Issue ID TestFrameworkAssertionUse · Severity Warning · Category Correctness · Default on

Flags assertion calls into the bundled JUnit 4, JUnit 5, or kotlin.test assertion APIs when assertk is on the classpath.

Why

Test frameworks ship their own assertions for convenience, but their failure messages and discoverability are weaker than a fluent assertion library's. Standardising on assertk gives you consistent output and access to richer combinators (prop, index, key, …).

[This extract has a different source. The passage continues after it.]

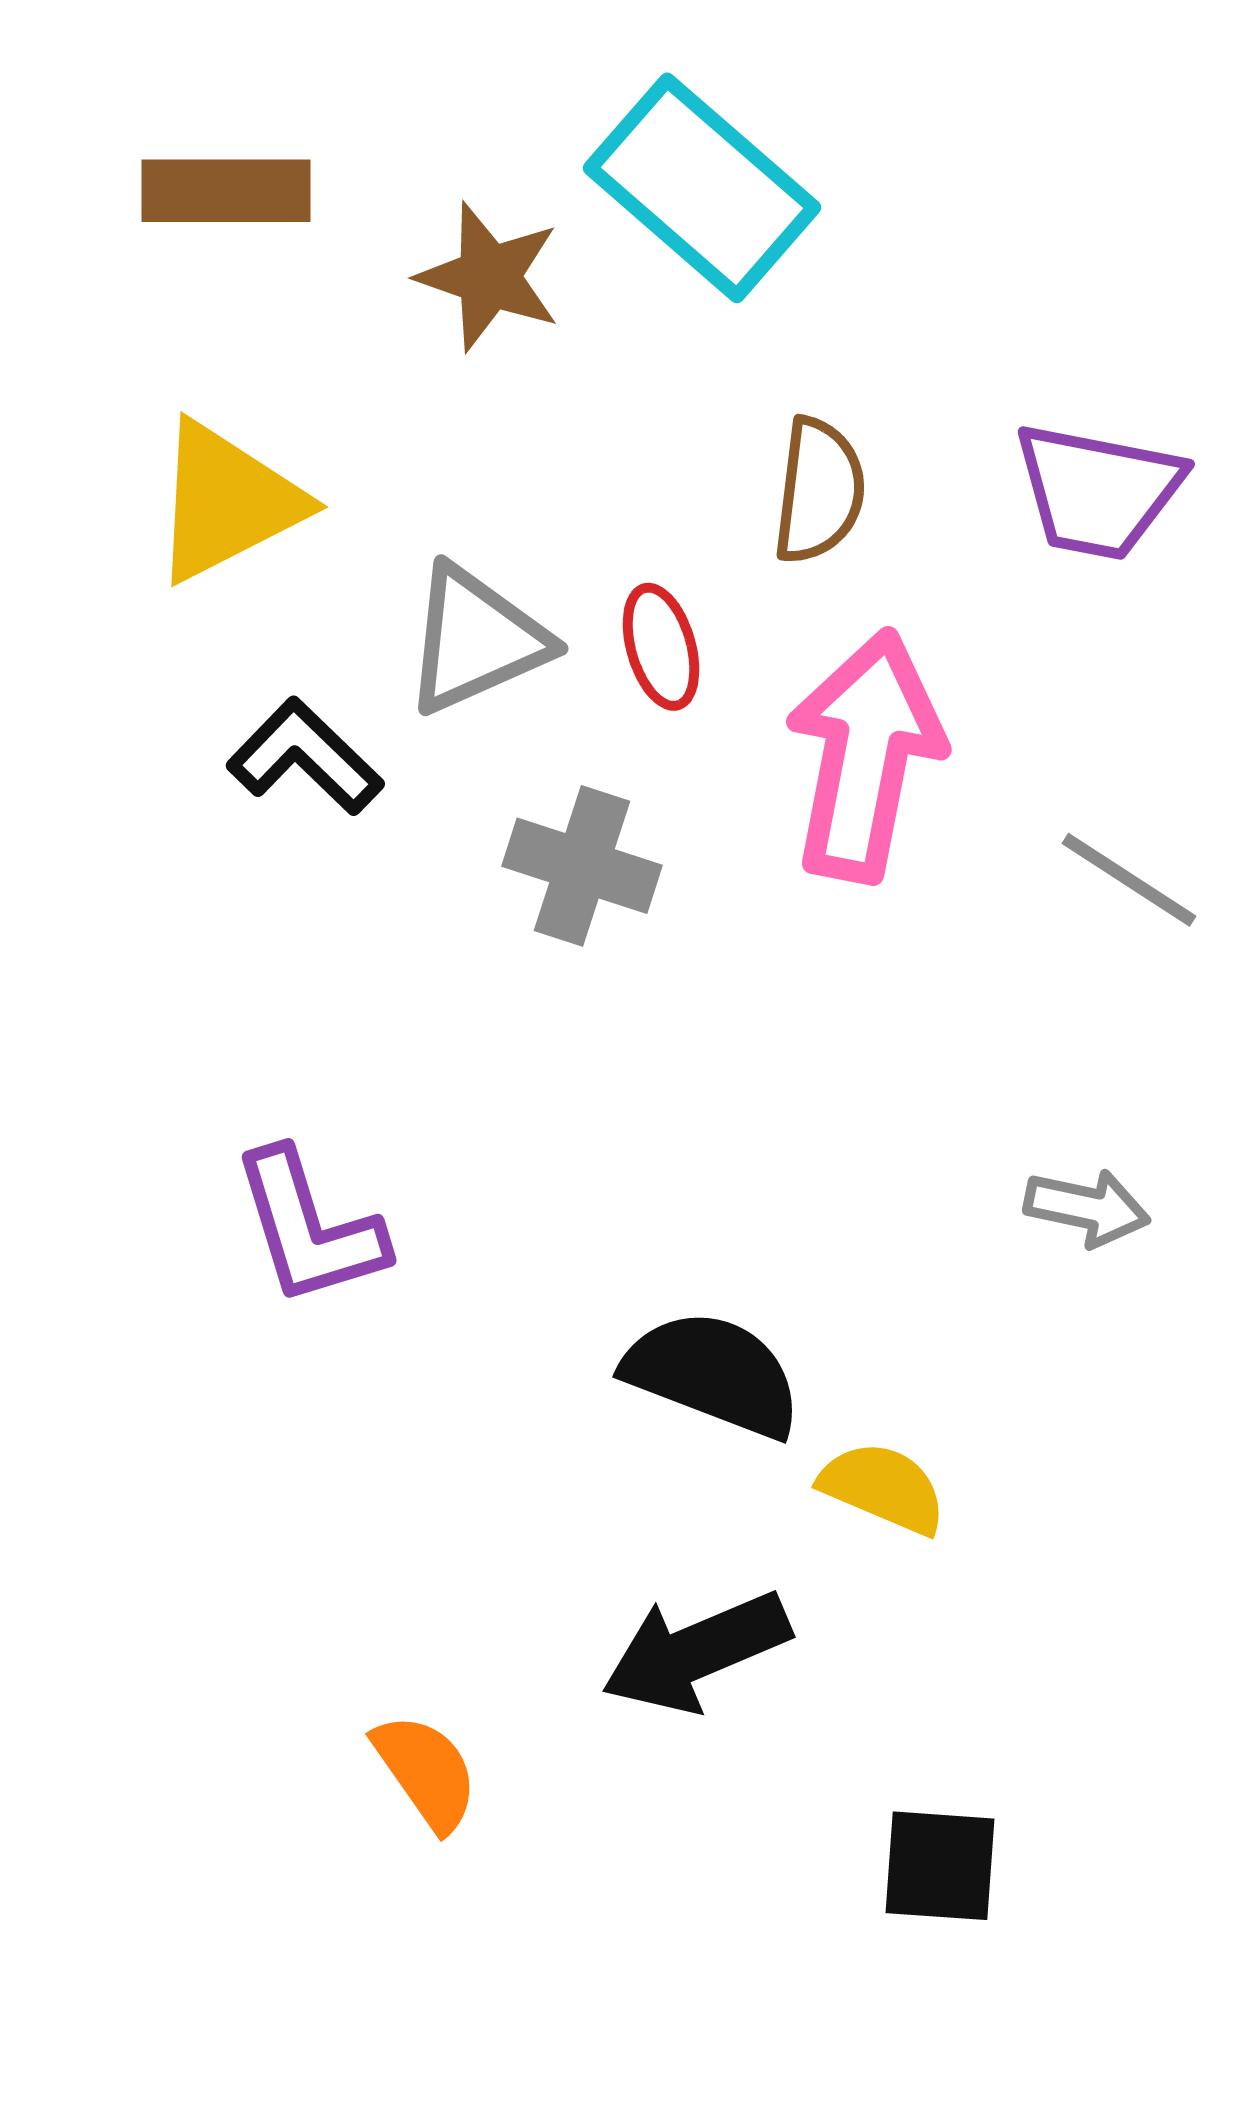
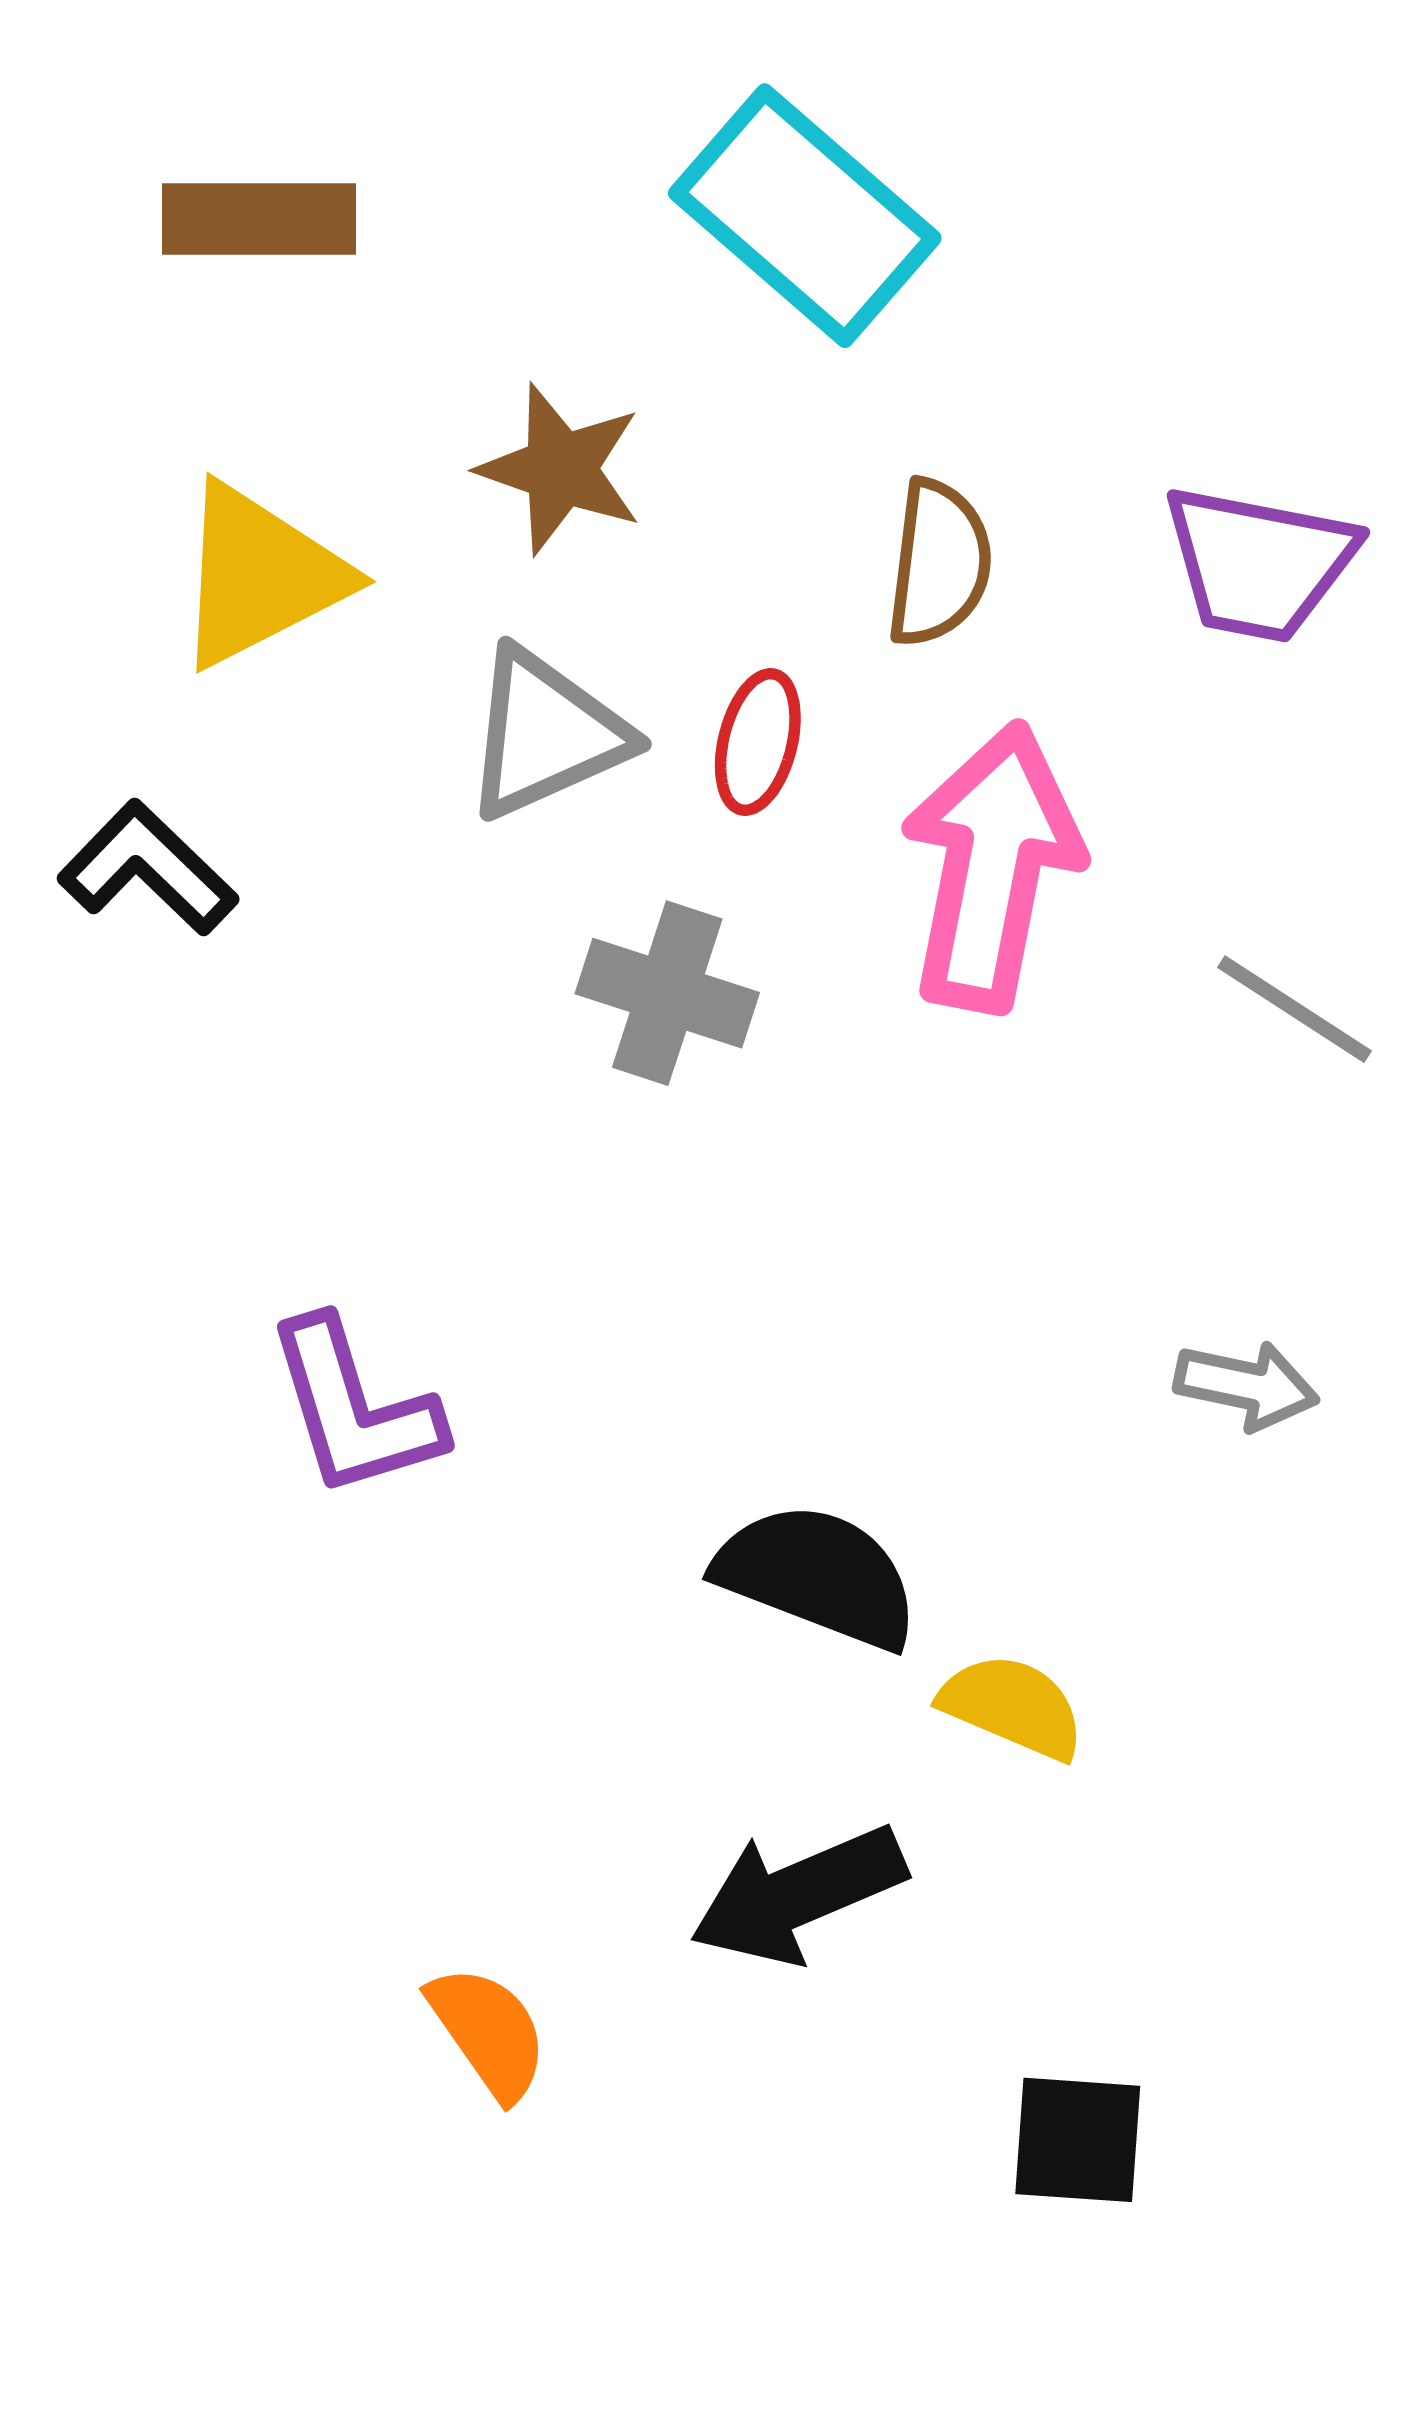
brown star: (489, 277) -> (561, 469), moved
red ellipse: (661, 647) -> (758, 742), turned 30
black L-shape: (305, 757) -> (148, 868), moved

The detector recognises members of:

  • org.junit.Assert (JUnit 4)
  • org.junit.jupiter.api.Assertions (JUnit 5)
  • kotlin.test.AssertionsKt / kotlin.test.AssertionsKt__AssertionsKt

Example

import org.junit.Assert.assertEquals

class TestingTesting {
    fun testingTest() {
        val first = File()
        val second = File()
        assertEquals(first, second)
    }
}
import assertk.assertThat
import assertk.assertions.isEqualTo

class TestingTesting {
    fun testingTest() {
        val first = File()
        val second = File()
        assertThat(first).isEqualTo(second)
    }
}

Quick fix

Yes for JUnit 4 and kotlin.test assertions. The fix recognises:

Original Replacement
assertEquals(expected, actual) assertThat(actual).isEqualTo(expected)
assertNotEquals(expected, actual) assertThat(actual).isNotEqualTo(expected)
assertTrue(actual) assertThat(actual).isTrue()
assertFalse(actual) assertThat(actual).isFalse()
assertNull(actual) assertThat(actual).isNull()
assertNotNull(actual) assertThat(actual).isNotNull()
assertSame(expected, actual) assertThat(actual).isSameAs(expected)
assertNotSame(expected, actual) assertThat(actual).isNotSameAs(expected)
assertArrayEquals(expected, actual) assertThat(actual).containsOnly(*expected)
assertIs<T>(value) (kotlin.test) assertThat(value).isInstanceOf<T>()
assertIsNot<T>(value) (kotlin.test) assertThat(value).isNotInstanceOf<T>()
fail(message) assertk.fail(message)

If the original call carried a message argument, it is preserved as a trailing comment so context isn't lost when the rewrite produces a shorter form.

JUnit 5 calls are flagged but not auto-fixed — the parameter ordering and overloads vary enough that a mechanical rewrite isn't always safe.